● TEXTO PROPORCIONADO
Yo os invito, y creo que Juan Pablo II haría esta invitación con mucha más fuerza que yo, a que cada uno recojamos este tesoro, y a que, en primera persona, como él lo ha vivido, sin censurar nuestro temperamento, ni nuestra forma de ser, sin censurar nuestra humanidad, porque Dios no la censura, pongamos en juego vuestra vida para esa civilización del amor. Poned cada uno todo vuestro corazón al servicio de Dios, de manera que seamos instrumentos eficaces en la construcción de esa civilización del amor en el mundo. Que seamos instrumentos de comunión en nuestra familia, con nuestros compañeros, en nuestro trabajo, en la vida real, cotidiana. La única medicina para un mundo que muere a veces de amargura, de desesperación, de frustración de sus esperanzas más hondas, que muere a veces de tristeza, es la misericordia, el amor sin límites. Y el secreto de ese amor nos ha sido confiado, y Juan Pablo II es testigo de ello: lo hemos visto vivir así, y es posible, por lo tanto, vivir así.
Que el Señor nos conceda que cada uno podamos ser instrumentos de esa comunión entre los hombres, de esa comunión en la Iglesia y de ese abrazo abierto al mundo, al mundo en sus miserias, al mundo en su realidad, sin censurar ninguna, pero a todos los hombres, a los que Cristo ha abrazado en la encarnación y no deja de abrazar en la Cruz. Cristo no deja de ofrecer su vida por nuestra vida y por la vida del mundo.

● DATOS A CONTINUACIÓN
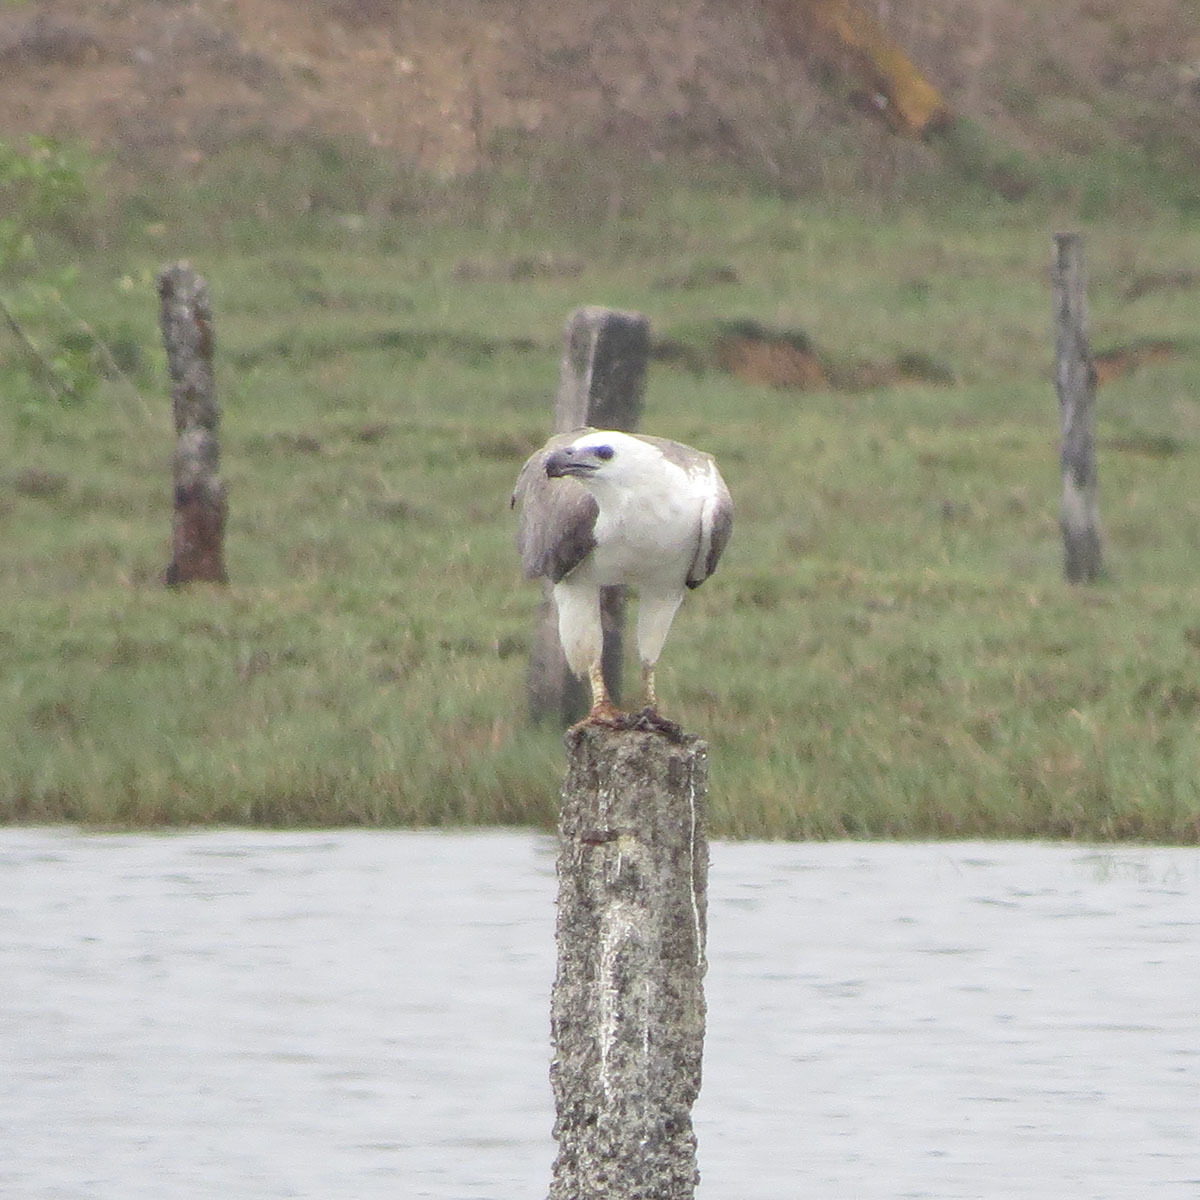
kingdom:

● TAREA ASIGNADA A
Según el texto sobre Juan Pablo II, ¿cuál es la única medicina para un mundo que muere a veces de amargura?
● TAREA ASIGNADA B
Actualiza el texto sobre Juan Pablo II: reescribe el fragmento que empieza en "Que el Señor" y sigue hasta "vida del mundo.", poniendo "servidores" en lugar de "instrumentos".
● TAREA ASIGNADA C
Prosigue el texto sobre Juan Pablo II a partir del punto en que termina.
El material no hace falta para resolver nada de lo que se pide.

● RESULTADO ESPERADO A
La misericordia, el amor sin límites.

● RESULTADO ESPERADO B
Que el Señor nos conceda que cada uno podamos ser servidores de esa comunión entre los hombres, de esa comunión en la Iglesia y de ese abrazo abierto al mundo, al mundo en sus miserias, al mundo en su realidad, sin censurar ninguna, pero a todos los hombres, a los que Cristo ha abrazado en la encarnación y no deja de abrazar en la Cruz. Cristo no deja de ofrecer su vida por nuestra vida y por la vida del mundo.

● RESULTADO ESPERADO C
No hay tristeza esta noche. Estamos en plena Pascua. No hay ninguna tristeza. Hay sólo una misión muy grande. Hay sólo una gratitud inmensa por haber visto con nuestros ojos. Estos días recordaba las palabras del Señor: “Dichosos vuestros ojos y vuestros oídos por oyen; muchos profetas y reyes desearon ver lo que veis, y no lo vieron”. A nosotros se nos ha dado el don de poder ver realizada una vida en la que Cristo multiplica al ciento por uno la capacidad de la propia humanidad. Y eso es lo que sucede siempre cada vez que abrimos nuestra vida a Cristo.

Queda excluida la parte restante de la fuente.